В общем, у нас с Николаем больше проблем со спиртом вообще не появлялось. Хорошо еще, что мы оба были не запойные и вообще не беспредельщики. А то бы… Но когда надо — могли себе отлить пару литров и не бояться недостачи.
Но вернемся в мою новую квартиру. Как уже сказано — она не производила впечатления, что туда можно будет привезти жену и ребенка. А тогда на кой черт она нужна? В пожарке я, по крайней мере, не должен был думать о печке. А в это, как раз, время у меня завелось новое знакомство. Дело было так, что я простудился. Ну, пошел в танковый батальон в медчасть. Там такой высокий симпатичный старлей медслужбы не вполне армейского вида. Он тут служит старшим медиком. Пожаловался я на болячку, он мне что-то прописал. Заодно спросил: «Есть ли еще какие жалобы?» — «Есть, говорю. Служить совсем не хочется». Ну, разговорились, я ему объяснил, что из двухгодичников и тоска мне тут смертная. Оказалось, что он москвич, окончил Первый Медицинский, его загребли на двадцать пять лет и ему тут тоже не особенно весело. Звали его Володя Кульков.
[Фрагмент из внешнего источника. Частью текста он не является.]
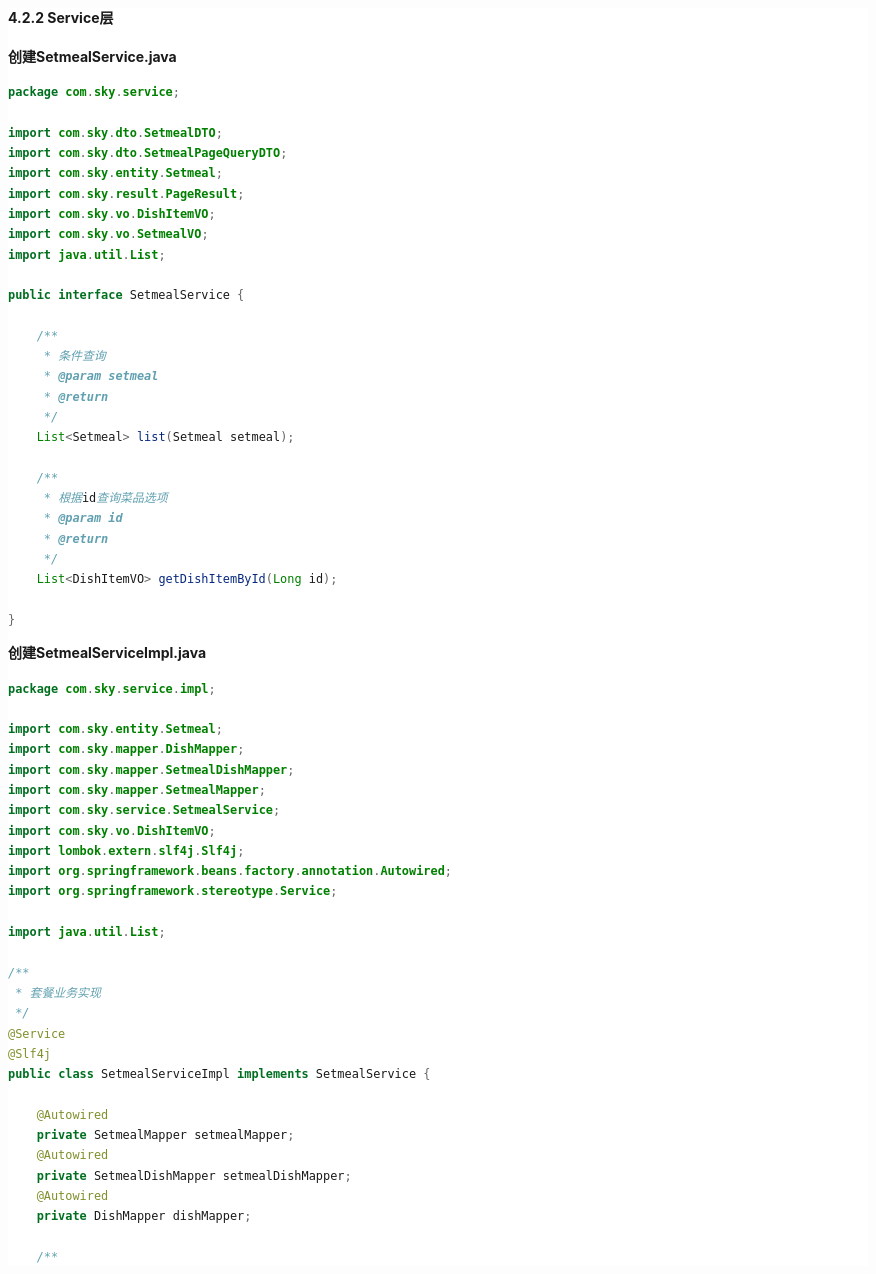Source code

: #### 4.2.2 Service层

**创建SetmealService.java**

```java
package com.sky.service;

import com.sky.dto.SetmealDTO;
import com.sky.dto.SetmealPageQueryDTO;
import com.sky.entity.Setmeal;
import com.sky.result.PageResult;
import com.sky.vo.DishItemVO;
import com.sky.vo.SetmealVO;
import java.util.List;

public interface SetmealService {

    /**
     * 条件查询
     * @param setmeal
     * @return
     */
    List<Setmeal> list(Setmeal setmeal);

    /**
     * 根据id查询菜品选项
     * @param id
     * @return
     */
    List<DishItemVO> getDishItemById(Long id);

}
```

**创建SetmealServiceImpl.java**

```java
package com.sky.service.impl;

import com.sky.entity.Setmeal;
import com.sky.mapper.DishMapper;
import com.sky.mapper.SetmealDishMapper;
import com.sky.mapper.SetmealMapper;
import com.sky.service.SetmealService;
import com.sky.vo.DishItemVO;
import lombok.extern.slf4j.Slf4j;
import org.springframework.beans.factory.annotation.Autowired;
import org.springframework.stereotype.Service;

import java.util.List;

/**
 * 套餐业务实现
 */
@Service
@Slf4j
public class SetmealServiceImpl implements SetmealService {

    @Autowired
    private SetmealMapper setmealMapper;
    @Autowired
    private SetmealDishMapper setmealDishMapper;
    @Autowired
    private DishMapper dishMapper;

    /**
```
Сказал он мне: «Ну, приходи ко мне вечером, я тебя маленько полечу. Да и сам…». Жил он от нашего склада не особенно далеко, что-нибудь километра полтора по шоссе, в старом бревенчатом доме снимал отгороженный фанерной стенкой угол. Он меня познакомил со своей хозяйкой, бодрой старушкой лет семидесяти, повязанной платочком, по имени Баба Хима, то есть Евфимия Гавриловна. Она нам поставила на стол щи, что меня особо обрадовало, поскольку я с детства любил щи, как украинец борщ. Но сам себе все же не варил. Ну, посидели мы с ним, потрепались под разведенный. Очень, оказалось, симпатичный парень и тоскует не меньше моего, разве что он неженат, так хоть этой проблемы нет.
Еще мы с ним посидели несколько раз, так что совсем сдружились. А тем временем атмосфера сильно менялась. Радио Хэйлунцзянского военного округа из Харбина теперь начинало свои русские передачи словами: «Передаем последние известия для жителей
Для меня тема приезда моей Лины в Березовку была закрыта. А к тому времени мне смертельно надоели ежедневная топка печки, утренний холод-колотун в комнате, а больше того ежедневное ведро золы. И вот во один прекрасный день Володя говорит мне: «А чё ты, собственно, маешься? Поговорим с Бабой Химой, я у нее снимаю угол за пятьдесят рублей со стиркой и кормежкой. Сейчас один угол свободен. Можешь, я думаю, и ты». Поразмыслил я и понял, что это хорошая идея. Ну, придется утром идти на работу не две минуты, а пятнадцать. Но проблем нет совсем. И недорого. Недорого было, вообще-то, потому, что Баба Хима была вдовой первого председателя колхоза в соседней деревне Петропавловке. Пенсию ей добрая Советская Власть платила двенадцать рублей, но она по лету все время хлопотала на огороде, сдавала, значит, углы двум офицерам, а еще иногда койки девицам-старшеклассницам из деревень, учившимся в Березовской средней школе. А по своим связям с этим колхозом она там покупала мясо по рублю, ну, и остальные продукты соответственно.